Member of the Legislative Assembly of New Brunswick
- In office 1987–1991
- Preceded by: Malcolm MacLeod
- Succeeded by: Beverly Brine
- Constituency: Tantramar

Personal details
- Born: December 11, 1916 Hillsborough, New Brunswick
- Died: April 22, 2001 (aged 84) Riverside-Albert, New Brunswick
- Party: New Brunswick Liberal Association
- Spouse: Arleen M. Betts
- Children: 2
- Occupation: pilot

= Harold A. Terris =

Canadian politician

Harold Allison Terris (December 11, 1916 – April 22, 2001) was a military pilot, civil servant, and politician in the province of New Brunswick, Canada.

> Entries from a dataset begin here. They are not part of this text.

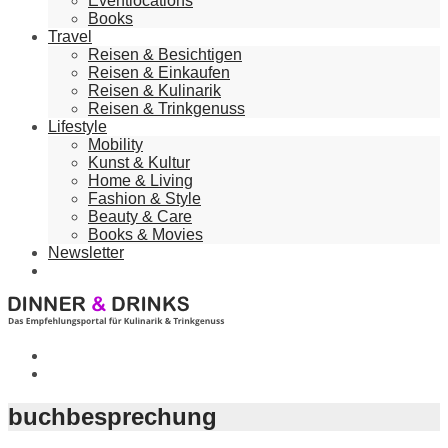
Eventlocations
Books
Travel
Reisen & Besichtigen
Reisen & Einkaufen
Reisen & Kulinarik
Reisen & Trinkgenuss
Lifestyle
Mobility
Kunst & Kultur
Home & Living
Fashion & Style
Beauty & Care
Books & Movies
Newsletter
buchbesprechung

Terris was born in Hillsborough, New Brunswick in 1916. During World War II, Harold Terris served overseas as a Spitfire pilot with the Royal Canadian Air Force. After the War, he worked as a civil servant for the province of New Brunswick. In 1987 he was the successful Liberal Party candidate for the riding of Albert, defeating incumbent Malcolm MacLeod. Terris chose not to seek reelection in 1991.

He married Arleen M. Betts (1921–2008) of Doaktown, New Brunswick. The couple had a daughter, Susan, and a son, James.